Oil has played a remarkably small part in the mainstream's consideration of, coverage of, or first looks back upon the invasion, occupation, and war in Iraq. To give but a single example, the index to Thomas E. Ricks' almost 500-page bestseller, Fiasco: The American Military Adventure in Iraq, has but a single relevant entry: “Oil exports and postwar reconstruction, Wolfowitz on, 98.” Yet today, every leading politician of either party is strangely convinced that the key “benchmark” the government of Prime Minister Nouri al-Maliki must pass to prove its mettle is the onerous oil law, now stalled in Parliament, that has been forced upon it by the Bush administration.

Now, sociologist Michael Schwartz follows the telltale oil slicks deep into the Gulf of Catastrophe in Iraq. He offers a sweeping view of the actual role oil, that prize of prizes in Iraq, has played in Bush administration considerations and makes sense for all of us of what role the new oil law is likely to play in that country's future. From Cheney's mysterious Energy Task Force of 2001 through the Bush administration's decision to guard only the Oil Ministry on taking Baghdad, Schwartz shows how top U.S. officials melded economic and military policy into a single fatal brew, driven by dreams of controlling Iraq's fabulous potential oil wealth. He also explores the speed with which the occupation authorities attempted to transfer management of existing Iraqi oil facilities to multinational corporations, while creating an oil-policy framework, unique in the region, that would allow the major companies to develop the country's proven reserves and even to begin drilling new wells.

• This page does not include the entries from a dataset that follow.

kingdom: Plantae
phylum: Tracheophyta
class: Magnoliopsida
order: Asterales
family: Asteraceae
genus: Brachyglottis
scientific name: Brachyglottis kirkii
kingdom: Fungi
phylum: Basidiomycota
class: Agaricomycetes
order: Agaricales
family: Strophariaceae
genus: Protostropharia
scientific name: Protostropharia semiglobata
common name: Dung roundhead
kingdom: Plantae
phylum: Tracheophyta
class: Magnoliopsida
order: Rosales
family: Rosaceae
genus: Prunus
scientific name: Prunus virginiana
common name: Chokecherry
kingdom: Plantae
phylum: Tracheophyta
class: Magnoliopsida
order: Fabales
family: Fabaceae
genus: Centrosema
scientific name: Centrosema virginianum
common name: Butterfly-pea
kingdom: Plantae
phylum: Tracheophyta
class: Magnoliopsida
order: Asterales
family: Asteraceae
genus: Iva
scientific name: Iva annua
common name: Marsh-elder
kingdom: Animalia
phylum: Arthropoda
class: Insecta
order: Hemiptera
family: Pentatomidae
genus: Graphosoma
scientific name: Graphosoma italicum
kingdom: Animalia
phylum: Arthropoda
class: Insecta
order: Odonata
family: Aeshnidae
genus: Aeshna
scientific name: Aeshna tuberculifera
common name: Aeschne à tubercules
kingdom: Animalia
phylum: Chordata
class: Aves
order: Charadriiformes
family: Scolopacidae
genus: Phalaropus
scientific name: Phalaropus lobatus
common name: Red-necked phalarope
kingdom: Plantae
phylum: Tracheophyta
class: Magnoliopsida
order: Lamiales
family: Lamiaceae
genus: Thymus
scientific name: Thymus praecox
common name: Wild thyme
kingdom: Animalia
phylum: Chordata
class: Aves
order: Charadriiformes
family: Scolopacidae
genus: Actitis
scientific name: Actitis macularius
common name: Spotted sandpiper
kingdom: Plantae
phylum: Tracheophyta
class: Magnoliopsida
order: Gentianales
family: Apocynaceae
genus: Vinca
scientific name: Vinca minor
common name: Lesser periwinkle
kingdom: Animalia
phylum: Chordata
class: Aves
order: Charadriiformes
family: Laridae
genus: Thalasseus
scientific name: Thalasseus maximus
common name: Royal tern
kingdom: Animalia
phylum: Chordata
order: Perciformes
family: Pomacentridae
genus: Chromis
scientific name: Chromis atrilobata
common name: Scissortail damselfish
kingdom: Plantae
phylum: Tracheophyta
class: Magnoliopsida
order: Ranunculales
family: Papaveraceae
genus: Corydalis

Then came that oil law and the rise of resistance across every sector of Iraqi society to the potential loss of control over its oil reserves. Schwartz concludes: “Like so many American initiatives in Iraq, the oil law, even if passed, might never be worth more than the paper it will be printed on. The likelihood that any future Iraqi government which takes on a nationalist mantel will consider such an agreement in any way binding is nil. One day in perhaps the not so distant future, that 'law,' even if briefly the law of the land, is likely to find itself in the dustbin of history, along with Saddam's various oil deals -- and the Bush administration's 'capture of new and existing oil and gas fields' is likely to end as a predictable fiasco.”

Alter-reviews:

My favorite rendering anywhere of orthodox blues on DVD are the three DVDs of the “American Folk Blues Festival” series. Now there's another one, this one from a series of British tours, from 1963-1965, just as the kids over there were discovering the old guys via the Stones, the Who, the Yardbirds, and the like. The new CD has 18 complete performances from some of the most iconic blues artists of all time including Sonny Boy Williamson, Lightnin' Hopkins, Muddy Waters, Junior Wells, Sugar Pie DeSanto, Lonnie Johnson, Big Joe Williams, Howlin' Wolf, Big Joe Turner, and Sister Rosetta Tharpe. Backing musicians include Otis Spann, Matt “Guitar” Murphy, Willie Dixon, Hubert Sumlin, Sunnyland Slim, Clifton James, Bill Stepney, Otis Rush, Little Brother Montgomery, Jack Myers, Fred Below, and Cousin Joe Pleasant. It comes with extensive notes by U.K. author and music historian Mike Rowe.

I also think everybody with halfway decent musical taste ought to pick up a copy of the new two-CD collection on Rhino of Big Joe Turner called Definitive Blues. That is unless you have the three-CD out-of-print collection that came out like, 10 years ago and from which this is drawn. Turner holds a decent claim to being one of the half-dozen people who invented rock 'n' roll, and unlike some of the other claimants, his music sounds just as fresh and fun today. “Honey Hush,” is one of my favorite songs evah. (“Turn off the water works baby, they don't move me no more.”) “Corrine Corrina” is also hard to beat. Also of interest to many will be the Ruth Brown, “Definitive Soul.” To me it's not in league with Big Joe, but that's probably just a matter of taste. This collection's got “Teardrops From My Eyes,” “5-10-15 Hours,” “Oh What A Dream,” "(Mama) He Treats Your Daughter Mean," and “Mambo Baby.” And hey, thanks to Ahmet Ertegun for all this and so much more.

No mail today; none of it made the cut, alas.